To think of Mind Days, one should compare it to other film festivals in Cluj.
I remember the 2021 edition of TIFF film festival. There was an autobiographical film where the filmmaker interviewed her father and his struggle with mental illness called “We against ourselves.” Some statement by one of the individuals in the film was critical of how some psychotherapy doesn’t take new research into account.
The questions were horrendous. Rather than sympathy and a desire to improve, there was an audience member, perhaps a psychology student, who attacked the film for being unfair to psychiatrists. Unfortunately, our intrepid reporter who recorded this incident didn’t come up with a better question, no one did.
Even questioning that you might be doing something wrong is considered unfair? Well, if I needed a psychiatrist, I don’t think I’d look in Cluj.
However, the “Festivalul Internațional de Psihanaliză și Film” or International festival of psychoanalysis and Film, was much better. A couple of years ago they had a French film called “Un divan à Tunis”, literally “a Couch in Tunis.” (As usual, the English translation was mediocre. Arab Blues? Sounds like a musical or something.) This film was fun, and so was the audience. I hardly ever heard that much laughing in a movie theatre in Romania.
A Couch In Tunis (I want to improve the title, indulge me) tells the story of a Tunisian who grew up and studied in France, returning to her family home of Tunisia to start a business. Why Tunisia? I don’t know, maybe she wasn’t a citizen and got deported, maybe there were some very toxic people in France to get away from… the movie gives some kind of explanation, but it doesn’t matter.
When she deals with paperwork in trying to get her psychology practice legal, I am sure the local audience could relate. The patients, not used to psychiatry, have all kinds of funny problems, and a few serious ones. It is a struggle of one woman against the world, and it is an adventure.
The films at Mind Days are all pretty depressing. Most deal with death, or someone who has extreme forms of illness, as the main theme covered throughout the film. We do have films in a variety of languages, so we tried one in Dutch, Zee van Tijd. It was advertised as being “See of Time.”
We won’t discuss the Romanian system of subtitling here. It was pretty accurate, there were times when I wondered if the subtitles were from an English version rather than the Dutch, but the titles kept the story moving. (Mevrouw is basically Doamnă, not milady. We say Mevrouw Peters to mean Mrs Peters. Meneer, is Domnul. Or, mister, in English. Not “sir.” It doesn’t imply you are in the middle ages or have a title, these are words you use every day at the supermarket in Holland and Belgium.)

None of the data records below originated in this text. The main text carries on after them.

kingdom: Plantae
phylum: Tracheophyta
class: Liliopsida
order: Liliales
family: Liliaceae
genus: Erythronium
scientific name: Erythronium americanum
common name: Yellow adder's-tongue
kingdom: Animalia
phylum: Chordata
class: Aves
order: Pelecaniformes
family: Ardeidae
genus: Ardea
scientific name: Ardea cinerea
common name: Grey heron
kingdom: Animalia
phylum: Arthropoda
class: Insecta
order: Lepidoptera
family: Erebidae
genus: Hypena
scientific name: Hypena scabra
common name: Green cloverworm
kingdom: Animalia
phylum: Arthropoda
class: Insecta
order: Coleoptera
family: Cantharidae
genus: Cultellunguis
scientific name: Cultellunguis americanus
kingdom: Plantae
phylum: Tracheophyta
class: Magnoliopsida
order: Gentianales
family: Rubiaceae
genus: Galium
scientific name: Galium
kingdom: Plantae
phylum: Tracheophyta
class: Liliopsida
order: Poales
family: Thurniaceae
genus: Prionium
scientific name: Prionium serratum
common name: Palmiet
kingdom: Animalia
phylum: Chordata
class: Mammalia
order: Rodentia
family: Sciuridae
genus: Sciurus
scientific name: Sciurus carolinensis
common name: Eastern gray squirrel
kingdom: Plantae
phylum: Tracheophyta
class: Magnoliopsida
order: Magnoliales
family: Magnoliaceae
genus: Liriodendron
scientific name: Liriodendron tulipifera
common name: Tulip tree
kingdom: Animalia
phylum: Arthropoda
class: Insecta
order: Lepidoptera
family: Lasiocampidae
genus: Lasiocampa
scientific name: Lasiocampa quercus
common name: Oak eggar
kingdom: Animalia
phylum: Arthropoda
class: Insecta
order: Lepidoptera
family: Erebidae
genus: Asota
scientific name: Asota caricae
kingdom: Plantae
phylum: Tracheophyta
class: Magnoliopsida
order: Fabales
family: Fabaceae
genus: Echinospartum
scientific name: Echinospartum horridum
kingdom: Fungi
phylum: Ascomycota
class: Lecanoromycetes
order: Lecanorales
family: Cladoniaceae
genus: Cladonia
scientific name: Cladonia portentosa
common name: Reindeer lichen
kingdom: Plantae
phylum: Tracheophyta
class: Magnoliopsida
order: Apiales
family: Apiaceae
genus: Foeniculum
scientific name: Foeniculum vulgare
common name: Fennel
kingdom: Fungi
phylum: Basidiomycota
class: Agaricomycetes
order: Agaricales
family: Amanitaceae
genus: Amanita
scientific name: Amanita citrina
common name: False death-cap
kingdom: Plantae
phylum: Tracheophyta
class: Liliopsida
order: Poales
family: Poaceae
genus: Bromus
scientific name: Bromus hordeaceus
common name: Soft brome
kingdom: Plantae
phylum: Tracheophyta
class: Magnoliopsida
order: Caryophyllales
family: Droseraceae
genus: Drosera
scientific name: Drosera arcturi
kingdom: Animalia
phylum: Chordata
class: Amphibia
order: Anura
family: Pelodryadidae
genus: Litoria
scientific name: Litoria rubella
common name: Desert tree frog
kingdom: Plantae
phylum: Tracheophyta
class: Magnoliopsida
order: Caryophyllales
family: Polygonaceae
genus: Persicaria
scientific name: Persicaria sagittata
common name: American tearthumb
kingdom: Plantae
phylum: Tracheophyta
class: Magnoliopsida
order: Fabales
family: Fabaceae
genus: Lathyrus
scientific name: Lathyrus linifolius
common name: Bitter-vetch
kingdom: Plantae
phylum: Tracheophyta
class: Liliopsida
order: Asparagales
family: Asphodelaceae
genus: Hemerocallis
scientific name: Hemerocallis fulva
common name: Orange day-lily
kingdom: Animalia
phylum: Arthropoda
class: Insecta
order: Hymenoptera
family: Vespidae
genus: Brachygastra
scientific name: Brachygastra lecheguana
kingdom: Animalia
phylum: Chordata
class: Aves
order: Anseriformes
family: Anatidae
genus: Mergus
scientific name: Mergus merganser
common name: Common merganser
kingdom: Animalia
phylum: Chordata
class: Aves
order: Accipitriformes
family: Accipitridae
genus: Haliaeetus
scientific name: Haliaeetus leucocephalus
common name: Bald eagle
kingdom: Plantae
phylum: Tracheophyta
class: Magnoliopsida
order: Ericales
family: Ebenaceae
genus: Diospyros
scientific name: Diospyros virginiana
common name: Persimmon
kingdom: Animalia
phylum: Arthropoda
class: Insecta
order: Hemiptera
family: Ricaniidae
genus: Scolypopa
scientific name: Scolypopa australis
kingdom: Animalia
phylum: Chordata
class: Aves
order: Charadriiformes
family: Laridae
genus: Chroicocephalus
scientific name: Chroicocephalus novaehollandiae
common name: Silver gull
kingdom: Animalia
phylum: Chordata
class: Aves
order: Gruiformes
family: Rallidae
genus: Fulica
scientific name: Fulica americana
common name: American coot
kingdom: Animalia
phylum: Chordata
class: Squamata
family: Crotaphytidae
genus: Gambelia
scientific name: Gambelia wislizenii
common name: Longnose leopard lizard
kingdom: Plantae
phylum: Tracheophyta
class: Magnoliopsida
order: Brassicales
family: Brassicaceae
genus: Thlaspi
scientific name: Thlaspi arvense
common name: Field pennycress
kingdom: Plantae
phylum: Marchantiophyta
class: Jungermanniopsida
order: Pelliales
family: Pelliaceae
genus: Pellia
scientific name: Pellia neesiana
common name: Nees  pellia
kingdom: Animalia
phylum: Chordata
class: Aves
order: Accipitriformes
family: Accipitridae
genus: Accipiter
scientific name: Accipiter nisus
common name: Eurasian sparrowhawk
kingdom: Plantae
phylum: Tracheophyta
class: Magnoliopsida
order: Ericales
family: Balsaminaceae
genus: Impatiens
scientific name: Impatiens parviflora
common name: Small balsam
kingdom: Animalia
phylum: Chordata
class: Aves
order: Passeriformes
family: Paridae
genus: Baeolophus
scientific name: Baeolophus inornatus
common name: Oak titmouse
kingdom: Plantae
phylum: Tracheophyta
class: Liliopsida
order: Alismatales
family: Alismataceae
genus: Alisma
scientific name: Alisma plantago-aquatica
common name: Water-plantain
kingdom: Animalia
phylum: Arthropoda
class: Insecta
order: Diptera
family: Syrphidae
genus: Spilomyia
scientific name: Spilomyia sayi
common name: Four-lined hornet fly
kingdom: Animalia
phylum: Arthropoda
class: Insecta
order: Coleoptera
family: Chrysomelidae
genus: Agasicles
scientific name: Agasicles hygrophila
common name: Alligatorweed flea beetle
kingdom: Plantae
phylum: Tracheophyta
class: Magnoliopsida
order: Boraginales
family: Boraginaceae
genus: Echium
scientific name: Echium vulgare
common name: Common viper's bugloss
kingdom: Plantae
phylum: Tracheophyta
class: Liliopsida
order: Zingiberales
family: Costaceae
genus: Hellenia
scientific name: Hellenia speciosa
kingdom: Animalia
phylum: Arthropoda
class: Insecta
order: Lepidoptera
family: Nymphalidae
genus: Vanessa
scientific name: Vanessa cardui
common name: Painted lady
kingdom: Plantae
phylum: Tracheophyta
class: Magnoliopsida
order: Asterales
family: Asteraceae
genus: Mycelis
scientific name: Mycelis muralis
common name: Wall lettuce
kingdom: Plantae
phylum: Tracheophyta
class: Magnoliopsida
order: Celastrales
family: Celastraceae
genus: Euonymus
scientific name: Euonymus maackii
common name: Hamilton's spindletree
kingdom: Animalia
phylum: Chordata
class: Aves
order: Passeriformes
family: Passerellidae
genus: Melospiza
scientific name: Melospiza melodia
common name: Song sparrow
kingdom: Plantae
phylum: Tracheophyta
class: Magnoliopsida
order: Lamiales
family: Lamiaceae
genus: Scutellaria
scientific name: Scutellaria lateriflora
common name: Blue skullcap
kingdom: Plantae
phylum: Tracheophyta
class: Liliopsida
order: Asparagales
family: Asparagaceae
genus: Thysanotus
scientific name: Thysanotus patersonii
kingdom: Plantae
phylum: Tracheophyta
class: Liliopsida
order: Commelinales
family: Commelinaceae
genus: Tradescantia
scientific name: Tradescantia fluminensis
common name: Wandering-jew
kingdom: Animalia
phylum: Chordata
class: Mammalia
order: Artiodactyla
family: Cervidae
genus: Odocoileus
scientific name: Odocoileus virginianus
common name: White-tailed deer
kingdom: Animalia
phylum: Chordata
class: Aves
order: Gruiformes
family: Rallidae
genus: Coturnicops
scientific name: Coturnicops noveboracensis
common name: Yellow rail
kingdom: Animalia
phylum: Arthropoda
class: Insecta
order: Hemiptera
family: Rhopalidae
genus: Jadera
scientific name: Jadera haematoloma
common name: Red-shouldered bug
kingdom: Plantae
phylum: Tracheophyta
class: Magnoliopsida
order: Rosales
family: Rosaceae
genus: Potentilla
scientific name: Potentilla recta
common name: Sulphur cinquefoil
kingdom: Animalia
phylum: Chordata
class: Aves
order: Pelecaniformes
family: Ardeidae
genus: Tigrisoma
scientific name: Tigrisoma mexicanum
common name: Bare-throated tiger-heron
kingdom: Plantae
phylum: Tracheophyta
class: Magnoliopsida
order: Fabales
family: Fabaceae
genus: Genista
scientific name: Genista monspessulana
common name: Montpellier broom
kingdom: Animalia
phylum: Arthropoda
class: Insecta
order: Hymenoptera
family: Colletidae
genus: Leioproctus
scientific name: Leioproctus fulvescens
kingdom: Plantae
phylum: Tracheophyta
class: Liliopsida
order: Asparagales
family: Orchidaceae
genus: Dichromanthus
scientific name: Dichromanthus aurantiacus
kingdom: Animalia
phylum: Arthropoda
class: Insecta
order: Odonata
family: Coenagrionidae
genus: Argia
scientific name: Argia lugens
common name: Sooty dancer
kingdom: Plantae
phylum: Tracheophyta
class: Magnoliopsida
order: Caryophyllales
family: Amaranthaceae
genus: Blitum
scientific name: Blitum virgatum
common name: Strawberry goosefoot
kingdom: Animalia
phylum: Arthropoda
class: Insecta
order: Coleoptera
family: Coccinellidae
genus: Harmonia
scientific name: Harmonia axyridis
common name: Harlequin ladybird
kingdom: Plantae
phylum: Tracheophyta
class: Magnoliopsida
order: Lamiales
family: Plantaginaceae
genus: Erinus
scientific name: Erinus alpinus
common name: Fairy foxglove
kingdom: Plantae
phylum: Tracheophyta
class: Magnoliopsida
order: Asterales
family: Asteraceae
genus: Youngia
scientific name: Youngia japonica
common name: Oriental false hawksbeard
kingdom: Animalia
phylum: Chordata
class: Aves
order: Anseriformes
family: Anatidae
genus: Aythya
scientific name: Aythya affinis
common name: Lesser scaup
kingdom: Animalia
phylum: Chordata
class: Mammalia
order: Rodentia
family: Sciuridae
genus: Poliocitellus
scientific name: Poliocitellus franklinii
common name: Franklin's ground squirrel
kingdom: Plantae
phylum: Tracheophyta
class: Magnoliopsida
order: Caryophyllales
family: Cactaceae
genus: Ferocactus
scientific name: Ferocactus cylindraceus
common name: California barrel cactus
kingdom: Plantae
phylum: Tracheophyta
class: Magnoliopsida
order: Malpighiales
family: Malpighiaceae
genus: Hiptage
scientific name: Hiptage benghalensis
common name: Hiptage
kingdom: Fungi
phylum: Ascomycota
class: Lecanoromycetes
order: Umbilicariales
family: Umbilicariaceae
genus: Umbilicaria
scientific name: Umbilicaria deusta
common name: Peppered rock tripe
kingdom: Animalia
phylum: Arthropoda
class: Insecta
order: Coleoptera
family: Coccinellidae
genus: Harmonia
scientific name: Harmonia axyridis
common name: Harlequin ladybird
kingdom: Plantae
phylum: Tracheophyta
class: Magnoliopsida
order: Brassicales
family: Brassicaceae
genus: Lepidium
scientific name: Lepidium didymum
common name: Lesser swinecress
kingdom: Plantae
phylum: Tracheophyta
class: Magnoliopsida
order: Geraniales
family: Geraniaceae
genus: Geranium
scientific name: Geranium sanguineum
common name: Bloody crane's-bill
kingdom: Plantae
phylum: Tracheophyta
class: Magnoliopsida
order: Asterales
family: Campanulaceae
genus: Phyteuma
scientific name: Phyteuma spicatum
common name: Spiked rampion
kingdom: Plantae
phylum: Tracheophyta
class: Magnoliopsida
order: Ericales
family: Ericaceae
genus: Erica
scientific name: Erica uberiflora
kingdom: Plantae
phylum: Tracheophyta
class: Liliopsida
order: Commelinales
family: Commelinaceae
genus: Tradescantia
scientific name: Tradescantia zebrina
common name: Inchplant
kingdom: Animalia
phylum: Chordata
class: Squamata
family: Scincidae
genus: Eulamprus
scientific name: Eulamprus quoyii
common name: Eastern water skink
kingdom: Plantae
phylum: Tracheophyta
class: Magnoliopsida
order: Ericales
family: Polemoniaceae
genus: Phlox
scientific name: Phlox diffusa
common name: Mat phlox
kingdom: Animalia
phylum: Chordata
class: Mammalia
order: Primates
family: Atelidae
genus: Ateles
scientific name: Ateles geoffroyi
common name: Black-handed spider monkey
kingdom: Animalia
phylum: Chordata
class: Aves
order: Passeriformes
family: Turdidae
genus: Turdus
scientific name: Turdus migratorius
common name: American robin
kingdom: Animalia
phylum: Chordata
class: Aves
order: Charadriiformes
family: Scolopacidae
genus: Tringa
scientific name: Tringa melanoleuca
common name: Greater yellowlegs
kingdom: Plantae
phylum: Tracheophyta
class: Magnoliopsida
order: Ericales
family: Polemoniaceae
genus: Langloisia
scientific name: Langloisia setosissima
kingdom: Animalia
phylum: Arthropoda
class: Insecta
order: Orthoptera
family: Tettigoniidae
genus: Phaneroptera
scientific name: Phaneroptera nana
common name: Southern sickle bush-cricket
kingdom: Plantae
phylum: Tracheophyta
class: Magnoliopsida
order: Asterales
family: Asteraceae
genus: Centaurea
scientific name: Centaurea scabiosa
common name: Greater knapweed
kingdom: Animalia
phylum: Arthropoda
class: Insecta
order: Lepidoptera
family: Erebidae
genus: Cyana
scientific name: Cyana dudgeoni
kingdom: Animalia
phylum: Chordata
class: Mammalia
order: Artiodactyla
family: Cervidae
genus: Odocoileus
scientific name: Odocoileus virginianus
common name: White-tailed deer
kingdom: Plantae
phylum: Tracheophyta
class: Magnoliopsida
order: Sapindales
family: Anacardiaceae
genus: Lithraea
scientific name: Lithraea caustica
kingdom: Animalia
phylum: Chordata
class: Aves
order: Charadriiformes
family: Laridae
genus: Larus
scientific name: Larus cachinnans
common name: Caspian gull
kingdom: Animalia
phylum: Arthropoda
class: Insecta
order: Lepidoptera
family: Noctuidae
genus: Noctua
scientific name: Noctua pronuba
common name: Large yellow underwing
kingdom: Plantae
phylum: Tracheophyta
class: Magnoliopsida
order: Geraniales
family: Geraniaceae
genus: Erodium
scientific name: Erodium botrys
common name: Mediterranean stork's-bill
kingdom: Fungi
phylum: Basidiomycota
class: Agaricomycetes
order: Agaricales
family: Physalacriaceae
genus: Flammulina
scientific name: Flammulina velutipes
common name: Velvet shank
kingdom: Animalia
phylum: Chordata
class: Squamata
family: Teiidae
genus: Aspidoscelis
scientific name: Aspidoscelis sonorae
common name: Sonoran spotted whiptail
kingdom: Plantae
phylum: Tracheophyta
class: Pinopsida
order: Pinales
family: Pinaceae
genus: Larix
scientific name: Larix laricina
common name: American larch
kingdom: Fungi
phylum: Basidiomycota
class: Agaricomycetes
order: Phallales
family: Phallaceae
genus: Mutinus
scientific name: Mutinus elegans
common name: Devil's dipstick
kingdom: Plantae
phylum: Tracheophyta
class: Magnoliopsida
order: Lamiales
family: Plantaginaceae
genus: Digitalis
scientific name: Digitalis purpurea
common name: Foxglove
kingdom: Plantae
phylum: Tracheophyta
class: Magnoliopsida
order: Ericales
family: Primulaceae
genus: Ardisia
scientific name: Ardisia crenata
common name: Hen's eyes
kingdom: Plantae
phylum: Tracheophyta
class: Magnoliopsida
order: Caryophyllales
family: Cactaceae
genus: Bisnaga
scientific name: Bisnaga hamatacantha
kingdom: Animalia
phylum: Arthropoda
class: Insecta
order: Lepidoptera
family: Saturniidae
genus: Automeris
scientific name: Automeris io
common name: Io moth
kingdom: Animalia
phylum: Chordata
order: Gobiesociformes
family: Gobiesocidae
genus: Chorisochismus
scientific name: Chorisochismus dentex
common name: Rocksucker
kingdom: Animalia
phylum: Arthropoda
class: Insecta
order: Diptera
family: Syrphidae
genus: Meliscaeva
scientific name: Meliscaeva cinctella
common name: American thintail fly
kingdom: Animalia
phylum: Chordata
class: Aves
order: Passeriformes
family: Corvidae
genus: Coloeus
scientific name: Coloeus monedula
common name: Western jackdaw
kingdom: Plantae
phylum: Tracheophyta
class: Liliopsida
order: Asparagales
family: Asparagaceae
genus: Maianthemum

After the film, the questions were a bit fun. Not as fun as some of the cringe comments in the TIFF festival (where we learned from the adept way some directors’ responded). Not as fun as they could be, seeing the filmmakers were not there. But it was fun to see people criticise the characters. “The inlaws are complicit.” And make sweeping generalisations about the ways that men and women deal with grief.
The questions were a bit pointed. In a way, a psychologist asked the audience questions, pointing the direction of the discussion. So, I didn’t get to bring up my point about the inexistence of “milady” in the original Dutch. But, people commented on the film as if that is some kind of normal way to react.
I expect some people enjoy this, it is kind of like a open university lecture. It reminds me of the discussions we had in language classes, of films we watched to study language and culture at university (except with much older people doing the discussing.)
The festival continues for the rest of the weekend.